In 2002, Harrison published Light (which was nominated for–and should have won–the 2003 Clarke award), a breathtaking space opera which ended on a curious and atypical note of hope and forgiveness. Nova Swing, a companion piece to Light which takes place in the same universe, might be seen as Harrison’s attempt to back away from this seeming change of heart, but its more quiet benevolence very nearly puts Light to shame, making it seem almost bombastic in comparison.

And on the subject of mashing …

Dan Green on the experience of reading Interfictions:

Reading the book as a collection of stories that are “willfully transgressive in a noncategorical way” did me no good at all. Notwithstanding that most of them were “transgressive,” when at all, in rather tepid and formally uninteresting ways, I simply was unable to understand what they shared in common that made them “interfictions.” The editors’ narrowing of focus to the contest between “realism” and genre fiction did allow me to reexamine the stories in this more concentrated light.
[…]
I am hard-pressed to understand how these characteristics of “interfiction” distinguish it from other, non-genre, “experimental” fiction that also “does interesting things with narrative and style” and “takes artistic chances.” Experimental fiction (which ultimately I would have to say is a part of “literary fiction,” representing its vanguard in exploring the edges of the literary) precisely “demands that you read it on its own terms” rather than according to pre-established conventions. If interfictions are just versions of experimental fiction, why coin this additional term to describe them?

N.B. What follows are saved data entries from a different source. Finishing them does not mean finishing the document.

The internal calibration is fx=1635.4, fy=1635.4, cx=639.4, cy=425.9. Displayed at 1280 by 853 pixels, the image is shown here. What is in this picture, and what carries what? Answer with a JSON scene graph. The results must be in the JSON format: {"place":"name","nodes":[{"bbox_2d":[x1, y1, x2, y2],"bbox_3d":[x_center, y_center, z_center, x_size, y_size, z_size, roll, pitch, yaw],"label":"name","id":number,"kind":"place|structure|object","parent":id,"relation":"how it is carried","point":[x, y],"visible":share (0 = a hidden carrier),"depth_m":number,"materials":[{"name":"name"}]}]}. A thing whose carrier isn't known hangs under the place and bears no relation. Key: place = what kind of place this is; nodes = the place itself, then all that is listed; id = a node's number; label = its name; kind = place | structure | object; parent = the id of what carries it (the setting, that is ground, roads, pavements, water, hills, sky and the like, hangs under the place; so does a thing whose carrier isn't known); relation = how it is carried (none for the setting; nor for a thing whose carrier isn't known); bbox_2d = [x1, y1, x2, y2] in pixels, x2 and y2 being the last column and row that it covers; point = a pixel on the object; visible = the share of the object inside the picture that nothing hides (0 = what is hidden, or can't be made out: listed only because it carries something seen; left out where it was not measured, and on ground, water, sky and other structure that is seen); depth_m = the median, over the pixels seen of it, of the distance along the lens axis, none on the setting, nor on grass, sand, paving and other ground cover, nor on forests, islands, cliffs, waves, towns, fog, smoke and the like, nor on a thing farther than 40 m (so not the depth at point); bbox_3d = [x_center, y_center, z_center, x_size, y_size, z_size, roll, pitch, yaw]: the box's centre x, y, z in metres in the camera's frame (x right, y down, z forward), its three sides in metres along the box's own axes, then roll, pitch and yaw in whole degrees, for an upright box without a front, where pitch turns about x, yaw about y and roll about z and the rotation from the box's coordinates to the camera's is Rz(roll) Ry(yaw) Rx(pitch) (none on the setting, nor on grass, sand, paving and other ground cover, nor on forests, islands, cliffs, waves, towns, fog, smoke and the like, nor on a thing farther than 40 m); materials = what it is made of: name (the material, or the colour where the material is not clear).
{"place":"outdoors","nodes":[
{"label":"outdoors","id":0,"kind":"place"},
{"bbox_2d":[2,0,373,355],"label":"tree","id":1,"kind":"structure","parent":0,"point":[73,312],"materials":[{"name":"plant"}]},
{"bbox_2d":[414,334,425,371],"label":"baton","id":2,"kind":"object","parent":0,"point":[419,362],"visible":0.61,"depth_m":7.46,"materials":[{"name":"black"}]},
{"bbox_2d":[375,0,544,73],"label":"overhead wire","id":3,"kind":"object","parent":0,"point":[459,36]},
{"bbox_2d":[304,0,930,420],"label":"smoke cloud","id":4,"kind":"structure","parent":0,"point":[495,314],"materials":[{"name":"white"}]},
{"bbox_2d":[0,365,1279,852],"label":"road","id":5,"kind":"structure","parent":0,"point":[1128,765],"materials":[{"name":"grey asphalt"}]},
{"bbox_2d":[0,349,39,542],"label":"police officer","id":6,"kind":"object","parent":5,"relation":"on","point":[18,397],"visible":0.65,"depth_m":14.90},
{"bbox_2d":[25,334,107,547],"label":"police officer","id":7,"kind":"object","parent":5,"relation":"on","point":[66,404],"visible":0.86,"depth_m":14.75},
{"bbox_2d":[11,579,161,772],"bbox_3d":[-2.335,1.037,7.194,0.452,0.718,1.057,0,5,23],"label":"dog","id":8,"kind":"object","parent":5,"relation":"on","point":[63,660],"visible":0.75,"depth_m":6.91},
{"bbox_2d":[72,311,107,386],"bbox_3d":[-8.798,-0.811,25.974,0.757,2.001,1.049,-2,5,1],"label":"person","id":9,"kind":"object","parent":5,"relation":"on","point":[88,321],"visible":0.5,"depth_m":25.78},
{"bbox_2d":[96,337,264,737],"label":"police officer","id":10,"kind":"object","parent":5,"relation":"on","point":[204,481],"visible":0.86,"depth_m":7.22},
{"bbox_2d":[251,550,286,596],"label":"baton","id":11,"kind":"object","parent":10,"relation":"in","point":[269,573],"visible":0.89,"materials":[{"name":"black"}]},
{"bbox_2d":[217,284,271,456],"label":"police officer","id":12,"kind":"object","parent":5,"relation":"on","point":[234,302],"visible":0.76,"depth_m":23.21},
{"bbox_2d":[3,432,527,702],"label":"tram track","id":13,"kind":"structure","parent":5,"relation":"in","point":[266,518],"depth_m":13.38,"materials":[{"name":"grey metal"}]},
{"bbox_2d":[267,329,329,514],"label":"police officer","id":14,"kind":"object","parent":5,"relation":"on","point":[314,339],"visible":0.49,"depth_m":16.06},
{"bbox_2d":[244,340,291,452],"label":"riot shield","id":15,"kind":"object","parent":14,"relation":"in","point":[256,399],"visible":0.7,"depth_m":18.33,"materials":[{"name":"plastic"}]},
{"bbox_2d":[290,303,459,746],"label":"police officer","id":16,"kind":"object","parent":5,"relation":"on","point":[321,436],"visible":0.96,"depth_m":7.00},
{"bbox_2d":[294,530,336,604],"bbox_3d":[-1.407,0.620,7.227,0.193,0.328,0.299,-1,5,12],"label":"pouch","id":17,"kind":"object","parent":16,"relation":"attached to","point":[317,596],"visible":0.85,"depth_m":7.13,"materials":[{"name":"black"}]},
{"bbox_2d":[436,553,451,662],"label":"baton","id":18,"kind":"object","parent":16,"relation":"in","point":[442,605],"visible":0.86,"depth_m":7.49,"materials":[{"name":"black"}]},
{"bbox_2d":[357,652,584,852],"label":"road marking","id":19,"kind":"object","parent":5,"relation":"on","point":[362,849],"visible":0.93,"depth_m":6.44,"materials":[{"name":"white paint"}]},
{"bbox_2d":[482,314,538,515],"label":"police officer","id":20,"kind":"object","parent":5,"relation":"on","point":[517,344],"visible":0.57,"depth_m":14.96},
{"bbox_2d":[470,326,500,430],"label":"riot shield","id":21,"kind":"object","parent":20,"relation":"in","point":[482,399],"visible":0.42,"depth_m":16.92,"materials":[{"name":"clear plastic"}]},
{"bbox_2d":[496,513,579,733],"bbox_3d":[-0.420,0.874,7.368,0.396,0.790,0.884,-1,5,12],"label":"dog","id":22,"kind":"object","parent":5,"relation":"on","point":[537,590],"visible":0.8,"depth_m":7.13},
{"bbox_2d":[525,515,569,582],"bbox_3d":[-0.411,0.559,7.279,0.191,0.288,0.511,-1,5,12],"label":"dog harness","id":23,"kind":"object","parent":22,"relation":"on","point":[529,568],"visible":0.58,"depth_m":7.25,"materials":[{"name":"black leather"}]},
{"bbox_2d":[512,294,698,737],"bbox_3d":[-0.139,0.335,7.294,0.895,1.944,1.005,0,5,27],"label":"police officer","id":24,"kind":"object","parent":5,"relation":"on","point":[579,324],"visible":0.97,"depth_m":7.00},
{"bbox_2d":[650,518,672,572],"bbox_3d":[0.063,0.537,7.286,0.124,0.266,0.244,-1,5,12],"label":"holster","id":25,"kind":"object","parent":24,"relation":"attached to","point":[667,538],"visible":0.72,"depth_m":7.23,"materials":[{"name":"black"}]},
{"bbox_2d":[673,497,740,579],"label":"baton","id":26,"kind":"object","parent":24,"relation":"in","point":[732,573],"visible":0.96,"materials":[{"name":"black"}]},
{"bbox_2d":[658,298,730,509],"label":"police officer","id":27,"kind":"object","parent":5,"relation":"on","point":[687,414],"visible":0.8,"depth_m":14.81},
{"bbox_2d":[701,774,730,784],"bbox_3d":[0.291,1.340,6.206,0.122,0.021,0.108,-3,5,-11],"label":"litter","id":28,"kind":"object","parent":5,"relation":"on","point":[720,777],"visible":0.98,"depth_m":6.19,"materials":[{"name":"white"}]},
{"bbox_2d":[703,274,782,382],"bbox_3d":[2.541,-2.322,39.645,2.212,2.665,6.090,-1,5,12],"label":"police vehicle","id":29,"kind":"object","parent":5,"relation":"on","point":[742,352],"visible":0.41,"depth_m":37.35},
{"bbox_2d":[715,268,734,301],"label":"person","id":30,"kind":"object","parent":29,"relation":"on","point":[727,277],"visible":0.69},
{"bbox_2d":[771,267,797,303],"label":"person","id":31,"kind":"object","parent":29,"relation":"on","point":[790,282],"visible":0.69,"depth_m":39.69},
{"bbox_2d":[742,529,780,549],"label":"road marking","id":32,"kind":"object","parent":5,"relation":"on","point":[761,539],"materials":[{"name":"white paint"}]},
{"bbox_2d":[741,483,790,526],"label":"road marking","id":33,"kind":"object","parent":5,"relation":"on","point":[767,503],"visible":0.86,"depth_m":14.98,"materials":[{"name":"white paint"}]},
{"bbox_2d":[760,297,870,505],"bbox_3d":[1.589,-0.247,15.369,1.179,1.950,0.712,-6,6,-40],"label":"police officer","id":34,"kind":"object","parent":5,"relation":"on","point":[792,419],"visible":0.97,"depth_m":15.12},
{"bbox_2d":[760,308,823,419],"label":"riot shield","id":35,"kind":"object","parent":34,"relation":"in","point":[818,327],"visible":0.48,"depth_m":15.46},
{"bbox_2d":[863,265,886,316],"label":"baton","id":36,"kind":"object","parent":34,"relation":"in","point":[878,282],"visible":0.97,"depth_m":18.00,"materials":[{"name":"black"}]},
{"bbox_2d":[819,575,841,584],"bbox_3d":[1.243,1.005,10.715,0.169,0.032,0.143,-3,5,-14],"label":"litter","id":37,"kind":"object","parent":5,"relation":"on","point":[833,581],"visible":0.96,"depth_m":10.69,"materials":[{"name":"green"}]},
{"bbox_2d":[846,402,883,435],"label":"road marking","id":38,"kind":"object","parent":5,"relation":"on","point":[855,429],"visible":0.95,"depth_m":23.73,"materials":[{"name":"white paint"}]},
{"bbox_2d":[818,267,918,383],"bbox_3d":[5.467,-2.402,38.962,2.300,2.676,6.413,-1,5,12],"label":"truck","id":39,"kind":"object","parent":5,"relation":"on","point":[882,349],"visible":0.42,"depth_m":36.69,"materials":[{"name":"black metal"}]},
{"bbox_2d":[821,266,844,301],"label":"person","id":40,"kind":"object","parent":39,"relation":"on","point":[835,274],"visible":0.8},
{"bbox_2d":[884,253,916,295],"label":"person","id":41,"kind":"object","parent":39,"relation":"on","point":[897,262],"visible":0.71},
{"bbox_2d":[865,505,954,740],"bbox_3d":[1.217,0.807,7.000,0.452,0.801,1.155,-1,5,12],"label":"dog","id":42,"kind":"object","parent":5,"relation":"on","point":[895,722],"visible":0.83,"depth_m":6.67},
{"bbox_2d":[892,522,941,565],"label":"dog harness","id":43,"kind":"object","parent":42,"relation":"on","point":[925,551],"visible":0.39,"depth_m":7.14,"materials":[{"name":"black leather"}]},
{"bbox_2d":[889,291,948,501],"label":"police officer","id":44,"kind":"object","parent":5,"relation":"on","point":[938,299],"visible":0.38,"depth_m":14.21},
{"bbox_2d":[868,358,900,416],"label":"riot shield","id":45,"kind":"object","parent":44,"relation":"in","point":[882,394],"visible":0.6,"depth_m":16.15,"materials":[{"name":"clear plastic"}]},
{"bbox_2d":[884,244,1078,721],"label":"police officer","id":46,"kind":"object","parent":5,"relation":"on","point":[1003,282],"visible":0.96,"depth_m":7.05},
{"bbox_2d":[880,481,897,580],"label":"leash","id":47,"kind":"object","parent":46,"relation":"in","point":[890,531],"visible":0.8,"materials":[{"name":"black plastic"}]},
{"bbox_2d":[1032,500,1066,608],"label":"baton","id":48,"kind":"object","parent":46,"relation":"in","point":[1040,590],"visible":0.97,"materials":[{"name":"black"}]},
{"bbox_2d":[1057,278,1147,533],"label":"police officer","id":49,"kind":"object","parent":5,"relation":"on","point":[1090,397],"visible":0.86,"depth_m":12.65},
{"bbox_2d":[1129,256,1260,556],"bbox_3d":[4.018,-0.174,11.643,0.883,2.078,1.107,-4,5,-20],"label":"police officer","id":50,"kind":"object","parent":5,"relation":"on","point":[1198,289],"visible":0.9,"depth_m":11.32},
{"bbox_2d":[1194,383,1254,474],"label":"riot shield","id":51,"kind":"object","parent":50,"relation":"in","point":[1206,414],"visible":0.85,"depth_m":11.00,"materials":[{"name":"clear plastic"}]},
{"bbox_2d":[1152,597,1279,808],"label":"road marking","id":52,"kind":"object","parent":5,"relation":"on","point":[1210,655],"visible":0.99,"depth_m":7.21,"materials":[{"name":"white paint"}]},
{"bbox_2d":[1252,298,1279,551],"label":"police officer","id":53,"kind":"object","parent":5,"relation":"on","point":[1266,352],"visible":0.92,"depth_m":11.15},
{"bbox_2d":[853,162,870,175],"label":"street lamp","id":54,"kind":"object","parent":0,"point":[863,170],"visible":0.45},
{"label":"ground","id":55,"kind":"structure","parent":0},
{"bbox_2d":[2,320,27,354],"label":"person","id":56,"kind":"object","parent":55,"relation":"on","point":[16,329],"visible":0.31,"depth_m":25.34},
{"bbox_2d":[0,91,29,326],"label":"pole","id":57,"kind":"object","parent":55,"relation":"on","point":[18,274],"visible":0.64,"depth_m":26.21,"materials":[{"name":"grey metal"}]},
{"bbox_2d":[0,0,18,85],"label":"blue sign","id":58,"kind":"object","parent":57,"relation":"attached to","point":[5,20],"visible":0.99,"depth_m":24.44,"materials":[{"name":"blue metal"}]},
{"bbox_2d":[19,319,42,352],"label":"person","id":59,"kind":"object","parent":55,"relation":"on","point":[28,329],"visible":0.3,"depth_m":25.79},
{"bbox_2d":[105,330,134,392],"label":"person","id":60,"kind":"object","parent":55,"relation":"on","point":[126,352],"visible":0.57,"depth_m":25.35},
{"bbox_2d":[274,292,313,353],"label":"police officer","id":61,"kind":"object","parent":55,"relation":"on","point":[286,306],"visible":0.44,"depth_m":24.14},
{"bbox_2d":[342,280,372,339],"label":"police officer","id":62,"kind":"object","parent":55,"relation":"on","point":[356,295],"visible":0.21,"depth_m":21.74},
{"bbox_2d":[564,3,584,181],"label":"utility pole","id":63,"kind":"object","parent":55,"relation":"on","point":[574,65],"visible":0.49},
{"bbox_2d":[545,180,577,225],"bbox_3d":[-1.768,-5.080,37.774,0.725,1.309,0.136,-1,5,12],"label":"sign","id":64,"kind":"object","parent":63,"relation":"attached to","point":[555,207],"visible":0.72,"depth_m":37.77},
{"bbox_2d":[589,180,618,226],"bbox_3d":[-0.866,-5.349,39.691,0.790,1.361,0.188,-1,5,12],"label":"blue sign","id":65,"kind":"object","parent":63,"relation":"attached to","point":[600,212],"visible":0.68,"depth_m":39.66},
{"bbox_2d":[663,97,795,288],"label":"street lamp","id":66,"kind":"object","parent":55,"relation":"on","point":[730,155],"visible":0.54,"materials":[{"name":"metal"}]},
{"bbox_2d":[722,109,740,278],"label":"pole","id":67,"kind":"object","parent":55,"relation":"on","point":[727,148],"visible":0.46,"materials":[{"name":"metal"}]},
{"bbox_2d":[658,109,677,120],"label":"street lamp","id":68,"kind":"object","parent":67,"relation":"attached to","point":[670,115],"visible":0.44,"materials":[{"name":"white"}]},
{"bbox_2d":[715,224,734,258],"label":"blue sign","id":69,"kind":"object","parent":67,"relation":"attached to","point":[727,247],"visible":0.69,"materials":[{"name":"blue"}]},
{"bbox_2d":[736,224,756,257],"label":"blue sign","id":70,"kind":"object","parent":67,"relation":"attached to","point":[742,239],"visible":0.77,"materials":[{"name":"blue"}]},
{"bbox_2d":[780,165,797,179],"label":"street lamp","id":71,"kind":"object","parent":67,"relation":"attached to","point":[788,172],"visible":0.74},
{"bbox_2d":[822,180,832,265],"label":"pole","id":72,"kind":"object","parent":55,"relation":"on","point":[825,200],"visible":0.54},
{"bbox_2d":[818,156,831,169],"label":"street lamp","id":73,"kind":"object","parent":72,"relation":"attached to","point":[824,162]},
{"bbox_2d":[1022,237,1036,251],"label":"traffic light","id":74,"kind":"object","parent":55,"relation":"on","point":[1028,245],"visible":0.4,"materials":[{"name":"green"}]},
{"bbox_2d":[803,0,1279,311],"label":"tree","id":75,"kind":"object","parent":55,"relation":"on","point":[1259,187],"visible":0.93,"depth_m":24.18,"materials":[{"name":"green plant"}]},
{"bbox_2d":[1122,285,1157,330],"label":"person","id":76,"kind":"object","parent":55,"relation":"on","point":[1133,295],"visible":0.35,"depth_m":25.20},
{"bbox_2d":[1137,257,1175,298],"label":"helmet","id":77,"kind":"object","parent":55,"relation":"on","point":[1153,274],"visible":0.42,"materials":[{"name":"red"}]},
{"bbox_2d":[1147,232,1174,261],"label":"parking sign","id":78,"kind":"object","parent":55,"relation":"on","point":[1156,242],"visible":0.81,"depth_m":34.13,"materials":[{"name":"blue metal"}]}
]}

If there is some significant difference between interstitial and experimental fiction, something that has to do with genre, why not be more specific and delineate exactly what that is rather than fall back on the usual language about taking artistic chances, etc.?
[…]
Most of the rest are forgettable exercises conducted on what seem (to me) familiar science fiction/fantasy terrain. Some of them, such as Anna Tambour’s “The Shoe in SHOES’ Window” and Catherynne M. Valente’s “A Dirge for Prester John” are essentially unreadable, full of pretentious declamations substituting for narrative: “Truly, where chaos reigns, even at night, nonsense and evasion shine where people look for straightforwardness, but where they look for inspiration, something beyond the realm of daily existence, they are then shown only things, and who can feed his soul with that?” Too many of the stories, in fact, are like this, straining after Meaning where some “merely literary” formal and stylistic pleasures would go a long way toward deflating the pomposity.

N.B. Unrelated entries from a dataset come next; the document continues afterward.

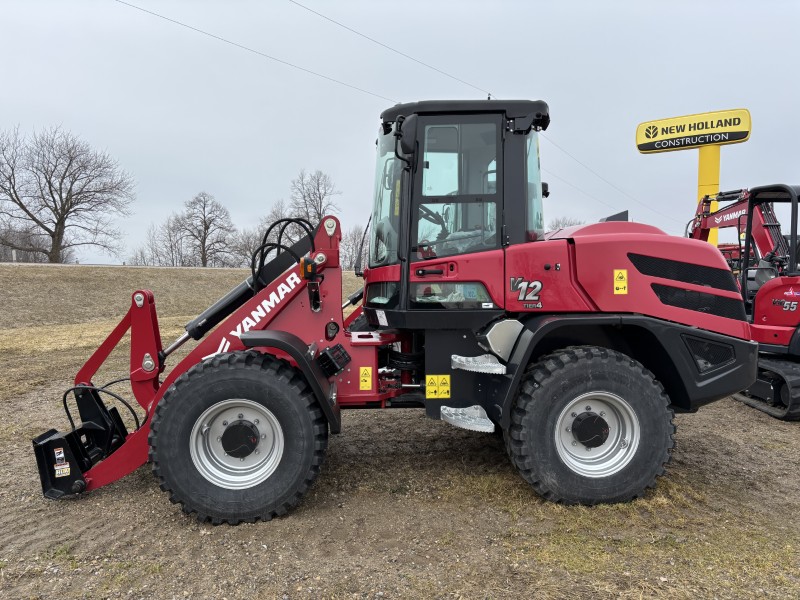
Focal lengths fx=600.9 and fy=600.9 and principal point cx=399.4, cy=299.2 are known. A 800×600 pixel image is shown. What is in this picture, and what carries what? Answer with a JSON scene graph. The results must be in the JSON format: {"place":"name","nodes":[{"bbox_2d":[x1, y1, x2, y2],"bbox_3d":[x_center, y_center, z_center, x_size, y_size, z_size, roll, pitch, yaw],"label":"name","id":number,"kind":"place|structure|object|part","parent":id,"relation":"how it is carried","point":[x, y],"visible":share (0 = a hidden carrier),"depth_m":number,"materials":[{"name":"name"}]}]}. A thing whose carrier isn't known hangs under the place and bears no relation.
{"place":"outdoors","nodes":[
{"label":"outdoors","id":0,"kind":"place"},
{"bbox_2d":[0,263,357,337],"label":"grassy embankment","id":1,"kind":"structure","parent":0,"point":[50,269],"materials":[{"name":"brown plant"}]},
{"bbox_2d":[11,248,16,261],"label":"post","id":2,"kind":"object","parent":1,"relation":"on","point":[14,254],"visible":0.74,"depth_m":30.63,"materials":[{"name":"white"}]},
{"bbox_2d":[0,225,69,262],"label":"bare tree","id":3,"kind":"object","parent":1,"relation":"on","point":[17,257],"visible":0.57,"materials":[{"name":"plant"}]},
{"bbox_2d":[0,123,135,263],"label":"bare tree","id":4,"kind":"object","parent":1,"relation":"on","point":[62,222],"visible":1,"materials":[{"name":"brown plant"}]},
{"bbox_2d":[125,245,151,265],"label":"bare tree","id":5,"kind":"object","parent":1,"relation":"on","point":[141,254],"visible":0.64,"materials":[{"name":"grey plant"}]},
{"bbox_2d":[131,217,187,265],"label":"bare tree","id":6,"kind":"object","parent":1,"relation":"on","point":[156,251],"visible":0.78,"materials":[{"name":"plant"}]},
{"bbox_2d":[176,191,235,266],"label":"bare tree","id":7,"kind":"object","parent":1,"relation":"on","point":[204,237],"visible":0.99,"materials":[{"name":"brown plant"}]},
{"bbox_2d":[231,226,264,267],"label":"bare tree","id":8,"kind":"object","parent":1,"relation":"on","point":[250,252],"visible":0.63,"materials":[{"name":"plant"}]},
{"bbox_2d":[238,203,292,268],"label":"bare tree","id":9,"kind":"object","parent":1,"relation":"on","point":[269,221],"visible":0.49,"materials":[{"name":"plant"}]},
{"bbox_2d":[289,169,339,227],"label":"bare tree","id":10,"kind":"object","parent":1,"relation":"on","point":[320,199],"visible":0.69,"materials":[{"name":"brown plant"}]},
{"bbox_2d":[342,225,369,270],"label":"bare tree","id":11,"kind":"object","parent":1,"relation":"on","point":[353,254],"visible":0.6,"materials":[{"name":"plant"}]},
{"bbox_2d":[115,0,413,107],"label":"power line","id":12,"kind":"object","parent":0,"point":[236,44],"visible":0.96,"depth_m":16.57,"materials":[{"name":"metal"}]},
{"bbox_2d":[0,0,799,268],"label":"sky","id":13,"kind":"structure","parent":0,"point":[216,178],"materials":[{"name":"grey"}]},
{"bbox_2d":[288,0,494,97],"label":"power line","id":14,"kind":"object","parent":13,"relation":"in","point":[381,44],"visible":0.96,"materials":[{"name":"grey metal"}]},
{"bbox_2d":[0,266,799,599],"label":"gravel ground","id":15,"kind":"structure","parent":0,"point":[176,516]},
{"bbox_2d":[32,99,773,524],"bbox_3d":[0.093,0.001,4.426,4.898,2.818,2.473,0,4,-3],"label":"wheel loader","id":16,"kind":"object","parent":15,"relation":"on","point":[713,375],"visible":0.84,"depth_m":3.96,"materials":[{"name":"red metal"}]},
{"bbox_2d":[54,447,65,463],"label":"warning sticker","id":17,"kind":"object","parent":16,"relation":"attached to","point":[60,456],"visible":0.98,"depth_m":3.81,"materials":[{"name":"white plastic"}]},
{"bbox_2d":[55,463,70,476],"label":"warning sticker","id":18,"kind":"object","parent":16,"relation":"attached to","point":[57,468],"visible":0.98,"depth_m":3.80,"materials":[{"name":"white plastic"}]},
{"bbox_2d":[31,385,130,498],"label":"attachment","id":19,"kind":"object","parent":16,"relation":"attached to","point":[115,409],"visible":0.59,"depth_m":4.08,"materials":[{"name":"black metal"}]},
{"label":"fender","id":20,"kind":"part","parent":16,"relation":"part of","materials":[{"name":"black"}]},
{"bbox_2d":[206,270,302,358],"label":"decal","id":21,"kind":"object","parent":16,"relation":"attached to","point":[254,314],"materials":[{"name":"white plastic"}]},
{"bbox_2d":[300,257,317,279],"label":"warning light","id":22,"kind":"object","parent":16,"relation":"attached to","point":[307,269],"visible":0.87,"depth_m":3.76,"materials":[{"name":"orange plastic"}]},
{"bbox_2d":[359,366,372,389],"bbox_3d":[-0.251,0.574,4.363,0.116,0.172,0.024,0,4,-3],"label":"warning sticker","id":23,"kind":"object","parent":16,"relation":"attached to","point":[361,370],"visible":0.98,"depth_m":4.35,"materials":[{"name":"yellow plastic"}]},
{"bbox_2d":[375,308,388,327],"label":"sticker","id":24,"kind":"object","parent":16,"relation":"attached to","point":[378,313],"visible":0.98,"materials":[{"name":"white plastic"}]},
{"bbox_2d":[395,116,417,158],"bbox_3d":[0.044,-1.119,4.094,0.151,0.276,0.260,0,4,-3],"label":"side mirror","id":25,"kind":"object","parent":16,"relation":"attached to","point":[406,128],"visible":0.9,"depth_m":4.01,"materials":[{"name":"black mirror"}]},
{"label":"window","id":26,"kind":"part","parent":16,"relation":"part of","materials":[{"name":"clear glass"}]},
{"bbox_2d":[425,374,450,397],"bbox_3d":[0.269,0.618,4.248,0.215,0.173,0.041,0,4,-3],"label":"warning sticker","id":27,"kind":"object","parent":16,"relation":"attached to","point":[434,377],"visible":0.99,"depth_m":4.24,"materials":[{"name":"yellow plastic"}]},
{"label":"window","id":28,"kind":"part","parent":16,"relation":"part of","materials":[{"name":"clear glass"}]},
{"label":"cab roof","id":29,"kind":"part","parent":16,"relation":"part of","materials":[{"name":"black"}]},
{"bbox_2d":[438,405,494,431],"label":"metal step","id":30,"kind":"structure","parent":16,"relation":"attached to","point":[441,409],"depth_m":4.09,"materials":[{"name":"silver metal"}]},
{"bbox_2d":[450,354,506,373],"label":"metal step","id":31,"kind":"structure","parent":16,"relation":"attached to","point":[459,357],"depth_m":3.94,"materials":[{"name":"silver metal"}]},
{"bbox_2d":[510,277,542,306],"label":"decal","id":32,"kind":"object","parent":16,"relation":"attached to","point":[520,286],"visible":0.98,"depth_m":3.87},
{"bbox_2d":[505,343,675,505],"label":"rear wheel","id":33,"kind":"object","parent":16,"relation":"attached to","point":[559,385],"visible":0.93,"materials":[{"name":"black rubber"}]},
{"bbox_2d":[613,269,627,293],"bbox_3d":[1.536,-0.121,4.183,0.114,0.179,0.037,0,4,-3],"label":"warning sticker","id":34,"kind":"object","parent":16,"relation":"attached to","point":[615,278],"visible":0.99,"depth_m":4.18,"materials":[{"name":"yellow plastic"}]},
{"bbox_2d":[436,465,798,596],"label":"grass patch","id":35,"kind":"object","parent":15,"relation":"on","point":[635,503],"visible":0.49,"depth_m":3.41,"materials":[{"name":"plant"}]},
{"bbox_2d":[690,182,799,418],"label":"excavator","id":36,"kind":"object","parent":15,"relation":"on","point":[795,372],"visible":0.62,"depth_m":7.05,"materials":[{"name":"red metal"}]},
{"bbox_2d":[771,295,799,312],"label":"decal","id":37,"kind":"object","parent":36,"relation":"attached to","point":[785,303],"visible":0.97,"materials":[{"name":"silver plastic"}]},
{"bbox_2d":[541,135,680,223],"bbox_3d":[10.522,-6.193,30.145,2.910,2.101,5.933,0,4,-3],"label":"power line","id":38,"kind":"object","parent":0,"point":[568,155],"visible":0.73,"depth_m":29.25,"materials":[{"name":"metal"}]},
{"label":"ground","id":39,"kind":"structure","parent":0},
{"bbox_2d":[549,215,584,229],"label":"bare tree","id":40,"kind":"object","parent":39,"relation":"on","point":[570,224],"visible":0.18,"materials":[{"name":"plant"}]},
{"bbox_2d":[696,143,720,242],"bbox_3d":[6.702,-1.710,13.215,0.561,3.277,0.641,0,4,-3],"label":"yellow pole","id":41,"kind":"object","parent":39,"relation":"on","point":[703,170],"visible":0.4,"depth_m":13.00,"materials":[{"name":"yellow metal"}]},
{"bbox_2d":[634,108,750,153],"bbox_3d":[6.366,-3.624,13.034,2.697,0.794,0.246,2,4,28],"label":"sign","id":42,"kind":"object","parent":41,"relation":"attached to","point":[714,142],"visible":0.98,"depth_m":12.93,"materials":[{"name":"yellow"}]}
]}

EDIT: Oh, I can’t leave this post looking so straight-faced. The truth, though it’s both mean and childish of me, is that I find this review hilarious. Not because I think Dan’s being wrongheaded — I mean, I often do think Dan’s being wrongheaded, but I enjoy his posts and respect his thinking for all that, and in this case I haven’t read enough of the book to say whether I agree or disagree with his overall assessment of the anthology’s quality. (I’ve read about a third of the stories, and though none of them have blown me away, none of them have seemed a waste of space, either.) No, what I find entertaining is that the book has so comprehensively failed to explain itself, its argument and goals, to someone coming to it from outside genre circles. It’s all very well for those of us coming to it from the inside to instantly recognise that it’s of a piece with several other recent collections — Conjunctions 39, Feeling Very Strange, the Polyphony series, ParaSpheres, etc — but what Dan’s skewering makes so painfully clear is that that’s all it is: nice for us. Admittedly, most of the books I just listed had no other audience in mind, but a couple of them did, and Interfictions, it seems to me, had that audience in mind more than any of them. And it’s just left that audience baffled by the fuss, and I find that funny. (I may have been hanging out in these parts too long.)